My 23 years at Sports Illustrated were the glory years of that magazine. It was Writers Heaven. The Managing Editor stood behind us, defended us, gave parades down the halls for pieces he particularly enjoyed, drank with us, discussed coverages with us, told the business side to stay off our ass. What more could you want. You might say it gave us a swagger.

Like most newspaper or magazine guys, I suppose, I wanted to appear in hardcover. It was a far-off goal. I also wanted to try a novel. Not really knowing what I was doing, I wrote “Semi-Tough.” It took off and changed my life, opening doors to other opportunities—and challenges.

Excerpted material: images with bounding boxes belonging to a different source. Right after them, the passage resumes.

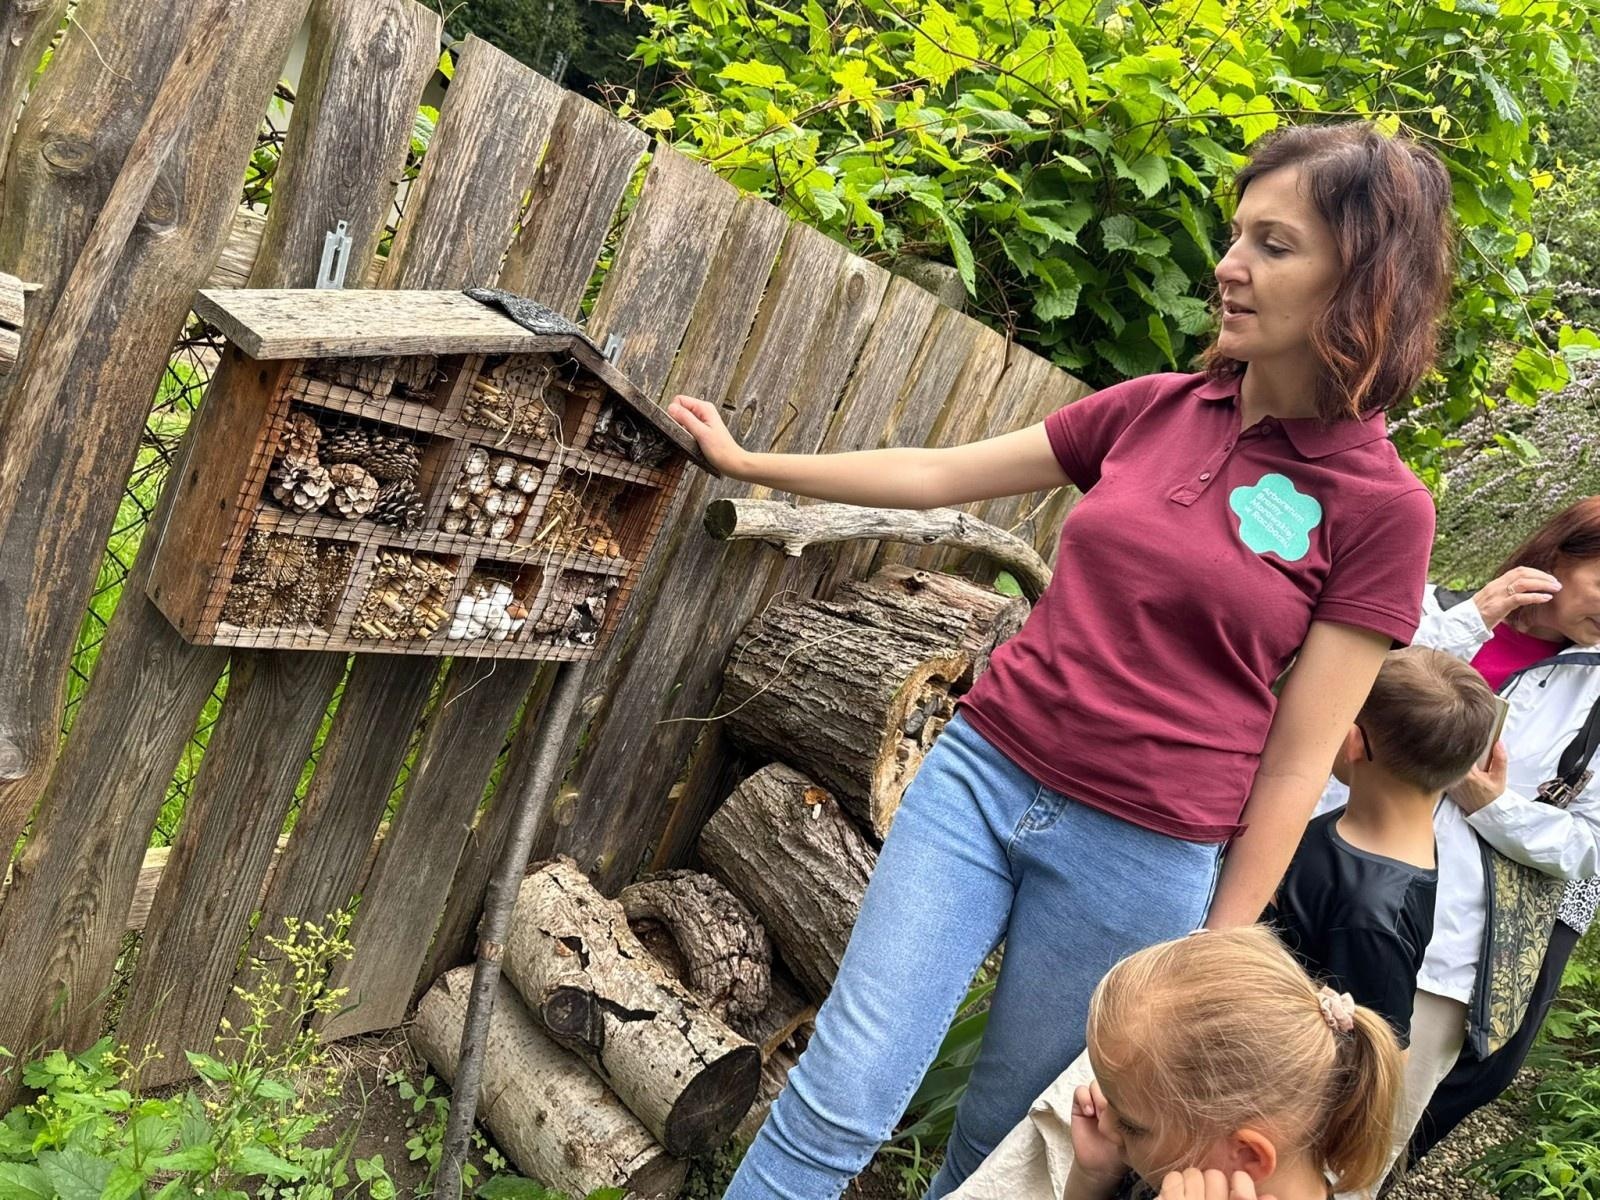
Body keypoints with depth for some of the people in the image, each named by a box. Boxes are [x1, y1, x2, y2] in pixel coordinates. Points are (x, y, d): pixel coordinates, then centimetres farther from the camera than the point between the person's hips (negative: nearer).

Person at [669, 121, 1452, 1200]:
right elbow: (939, 475, 10)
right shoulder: (1153, 410, 3)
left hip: (1139, 856, -2)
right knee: (844, 1093, -2)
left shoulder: (1381, 507, -7)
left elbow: (1296, 761, -6)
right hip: (983, 773, 3)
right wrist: (745, 461, 13)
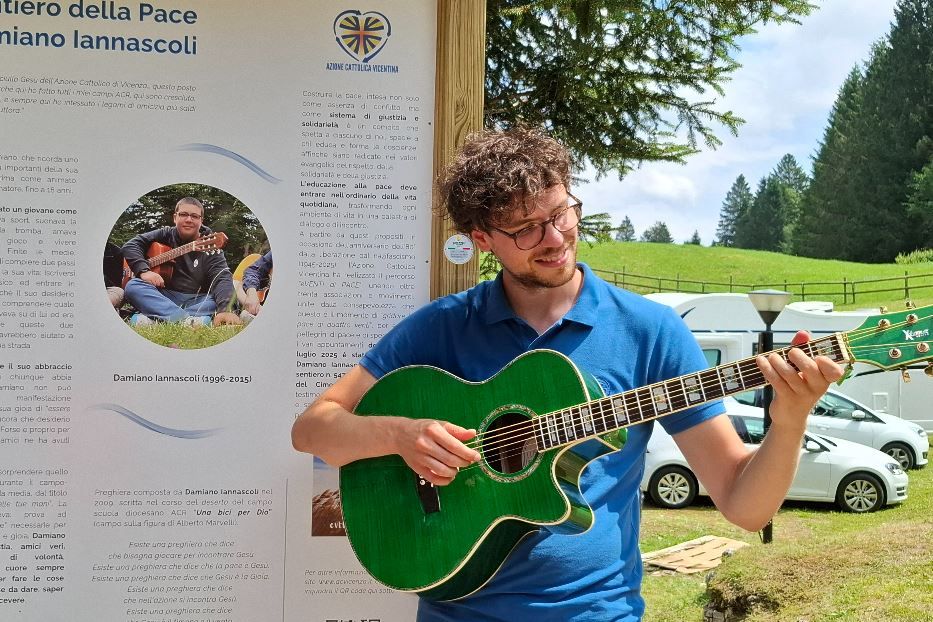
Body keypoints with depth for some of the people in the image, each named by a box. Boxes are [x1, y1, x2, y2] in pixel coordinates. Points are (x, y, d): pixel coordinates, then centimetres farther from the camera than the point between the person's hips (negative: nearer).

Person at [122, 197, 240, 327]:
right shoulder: (166, 235, 7)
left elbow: (223, 278, -18)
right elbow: (131, 245, 2)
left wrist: (224, 310, -39)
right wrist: (144, 271, -19)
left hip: (198, 301, -1)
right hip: (164, 297, 2)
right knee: (132, 286, -23)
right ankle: (187, 319, -43)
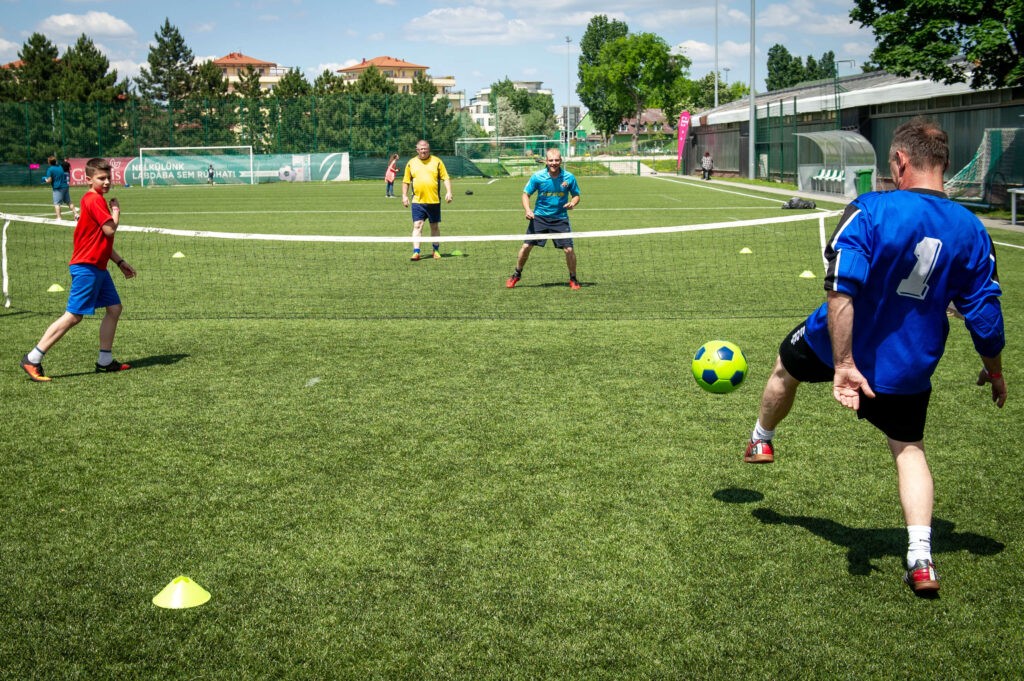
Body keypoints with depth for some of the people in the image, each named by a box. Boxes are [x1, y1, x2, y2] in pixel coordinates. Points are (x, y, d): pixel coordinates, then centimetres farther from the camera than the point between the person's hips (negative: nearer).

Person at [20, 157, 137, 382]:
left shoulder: (98, 200, 17)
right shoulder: (94, 200, -14)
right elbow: (110, 230, -20)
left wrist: (120, 262, 23)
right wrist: (116, 209, -3)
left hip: (98, 267, 10)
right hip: (86, 267, -10)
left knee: (114, 308, 9)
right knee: (74, 315, -11)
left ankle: (105, 361, 15)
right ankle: (32, 359, -8)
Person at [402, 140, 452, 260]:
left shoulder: (437, 161, 4)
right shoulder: (411, 163, 8)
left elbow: (446, 178, 4)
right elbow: (406, 181, 14)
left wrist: (448, 192, -7)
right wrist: (404, 195, 5)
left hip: (434, 201, 0)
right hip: (417, 201, 0)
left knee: (434, 226, 9)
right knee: (417, 226, -9)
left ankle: (435, 250, 24)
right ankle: (416, 252, -11)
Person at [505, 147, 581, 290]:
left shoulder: (569, 177, -6)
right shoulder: (537, 177, -8)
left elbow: (576, 195, 6)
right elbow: (526, 194, 3)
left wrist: (572, 203, -17)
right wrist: (527, 210, -14)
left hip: (560, 218, 0)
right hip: (539, 217, 0)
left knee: (569, 249, -9)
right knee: (526, 246, -2)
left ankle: (573, 279, 13)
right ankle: (516, 275, 21)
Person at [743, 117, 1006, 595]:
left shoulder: (870, 211, -21)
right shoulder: (971, 231, -8)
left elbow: (840, 291, -31)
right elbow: (985, 317, -2)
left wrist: (844, 366, -29)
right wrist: (994, 372, 14)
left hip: (838, 346, -3)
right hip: (908, 367, 3)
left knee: (786, 366, 29)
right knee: (908, 449, 16)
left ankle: (761, 441, 56)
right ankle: (920, 560, 3)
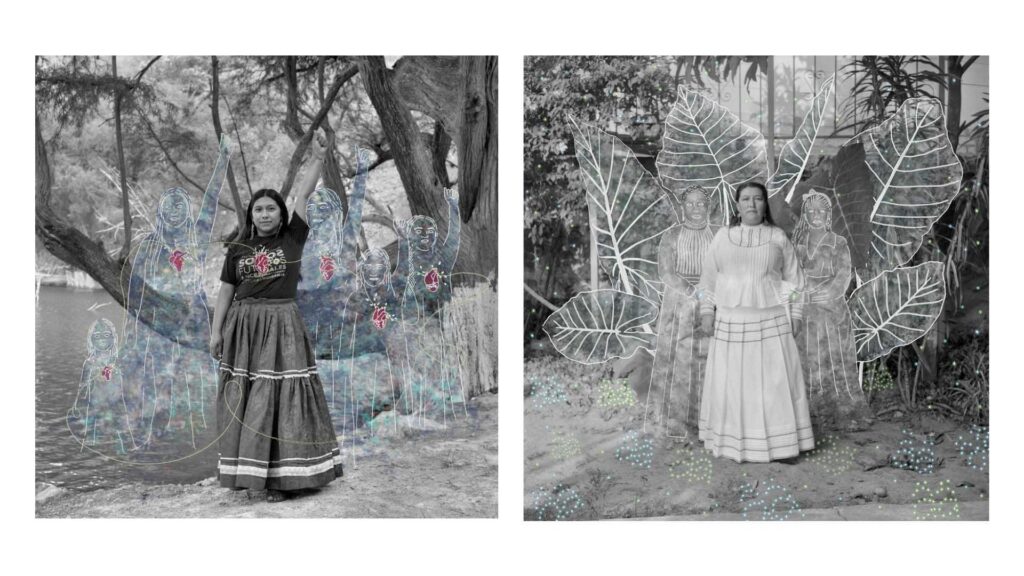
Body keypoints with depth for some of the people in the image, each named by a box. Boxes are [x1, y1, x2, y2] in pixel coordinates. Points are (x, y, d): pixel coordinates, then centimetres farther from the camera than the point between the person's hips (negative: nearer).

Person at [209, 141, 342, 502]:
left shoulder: (293, 239, 4)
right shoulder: (238, 250, 8)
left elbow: (303, 196, 0)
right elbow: (225, 292, 10)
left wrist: (318, 161, -2)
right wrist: (216, 332, 6)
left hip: (282, 327, -2)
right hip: (244, 329, 2)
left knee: (281, 399, -4)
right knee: (243, 402, 3)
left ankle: (279, 475, 1)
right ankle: (247, 469, 12)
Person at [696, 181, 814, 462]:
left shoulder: (778, 237, 5)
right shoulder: (723, 236, 5)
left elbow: (792, 278, 8)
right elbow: (709, 277, 8)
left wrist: (795, 312, 3)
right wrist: (707, 311, 3)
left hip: (771, 321, 0)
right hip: (731, 321, 1)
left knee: (774, 380, 1)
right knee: (733, 380, 4)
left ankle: (778, 441, 12)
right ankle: (733, 441, 15)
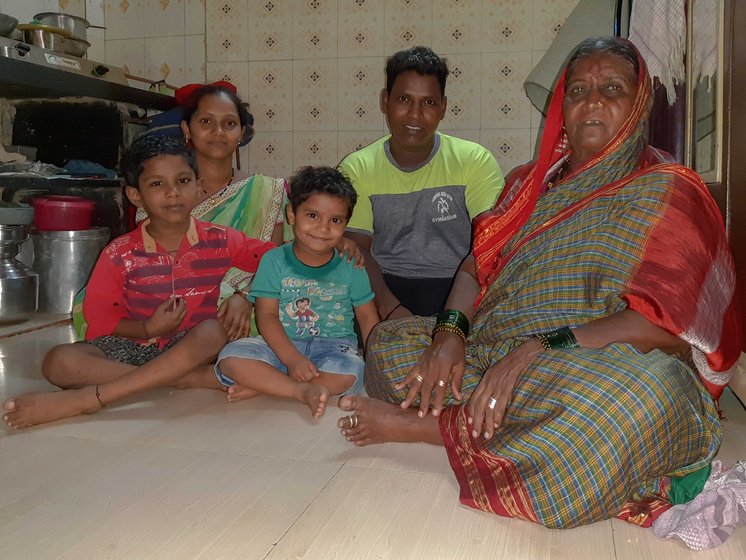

Sally Jenkins is the best sports columnist in America. I can’t think of a runner-up, although there are many “readable” people out there. Sally is a fierce worker, digger, reporter, and thinker, and she combines that with a literary style that reflects her strong opinions and thoughtfulness.

I like to joke that she and I agree she’s the best writer in the family.

I’m too partial to the past to think today’s journalism is better than it used to be. I saw it start to change when sportswriters wrote about nothing but money and pro sports were eating sports sections alive. I never cared what a player made, an owner made, what a franchise was worth, all that crap. None of that told me anything about an athlete’s heart.

Dan Jenkins speaks at the 2012 World Golf Hall of Fame induction ceremony.

Too many writers today will sell out a fact for a joke. I have always lived by the words of Dorothy Parker: “Wit has truth in it. Jokes are just calisthenics with words.”

I will always believe the first obligation of a writer is to be accurate. If he can entertain at the same time, all the better.

My future is, I’ll type till I topple over. The future of sportswriting is in Sally’s hands and the hands of some spirited others on The Post staff like Barry (Svrluga) and Rick (Maese) and Dave Sheinin.

But of course, like everyone else, I have no idea what electricity has in store for us.

I think I know what Lardner or Red would say. “Got time for another?”